Slin alone in this extraordinary company was fat, or of such proportions as made, in contrast with his associates, that epithet appropriate. But this greater bulk carried with it no compensatory advantages. His bulging eyes, thick cheeks and puffed lips, were disfigured with pimples and pustules. His distended abdomen was suspended above short and thick set legs. His arms, lengthened by some freak of satirical cunning, reached to his knees, an adjustment of parts which, taken in conjunction with protruding and heavy ears, and a skull, alone, amongst the four, largely deprived of its natural covering, gave him a very real likeness to an orang-outang. His disposition was, perhaps, as simian as his looks, and while he owed to that fact some sense of humour, it was also responsible for his wickedness, his jealousy and his uncontrollable fits of temper.

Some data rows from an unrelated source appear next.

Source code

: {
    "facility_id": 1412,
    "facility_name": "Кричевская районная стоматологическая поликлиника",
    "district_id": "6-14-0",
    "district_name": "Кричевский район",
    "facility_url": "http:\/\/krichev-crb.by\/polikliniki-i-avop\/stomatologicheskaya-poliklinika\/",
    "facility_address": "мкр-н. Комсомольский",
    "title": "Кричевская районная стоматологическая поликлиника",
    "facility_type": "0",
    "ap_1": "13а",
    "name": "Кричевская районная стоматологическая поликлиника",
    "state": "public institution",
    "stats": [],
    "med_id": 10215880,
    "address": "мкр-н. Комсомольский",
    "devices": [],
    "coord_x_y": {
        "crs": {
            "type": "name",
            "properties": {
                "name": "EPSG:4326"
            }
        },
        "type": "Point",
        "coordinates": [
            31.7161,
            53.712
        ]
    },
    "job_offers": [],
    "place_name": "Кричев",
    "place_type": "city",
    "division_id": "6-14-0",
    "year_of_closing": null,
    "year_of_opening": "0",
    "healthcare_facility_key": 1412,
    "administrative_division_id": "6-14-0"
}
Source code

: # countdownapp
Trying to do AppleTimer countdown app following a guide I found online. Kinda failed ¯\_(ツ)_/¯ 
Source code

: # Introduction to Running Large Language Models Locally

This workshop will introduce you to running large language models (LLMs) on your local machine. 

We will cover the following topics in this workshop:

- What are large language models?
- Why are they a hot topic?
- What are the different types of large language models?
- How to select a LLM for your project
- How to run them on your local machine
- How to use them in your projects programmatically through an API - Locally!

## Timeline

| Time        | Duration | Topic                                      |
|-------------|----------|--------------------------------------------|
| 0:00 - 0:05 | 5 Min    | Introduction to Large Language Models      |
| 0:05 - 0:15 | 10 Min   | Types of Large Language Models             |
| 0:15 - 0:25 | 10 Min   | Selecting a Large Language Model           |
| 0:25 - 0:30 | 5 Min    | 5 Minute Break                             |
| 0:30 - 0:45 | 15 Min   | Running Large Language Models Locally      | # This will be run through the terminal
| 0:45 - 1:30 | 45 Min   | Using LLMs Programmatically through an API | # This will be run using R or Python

Slaggar was the youngest of them all and not without pretense to natural proportions. He was of medium size and apparently muscular. It was his peculiar pigmentation that attracted comment. He was in a state of partial decoloration. Irregular patches of pinkish white skin, like geographic markings, were distributed over his face, and two, extending from the angles of his mouth to the corners of his eyes, made his grimace or scowls equally hideous and shocking.
The four men were covered quite imperfectly with skins, and around the neck of each hung a perforated stone, while ivory beads decorated the knuckles of their hands, and ribbons of red and yellow ochre striped their naked legs.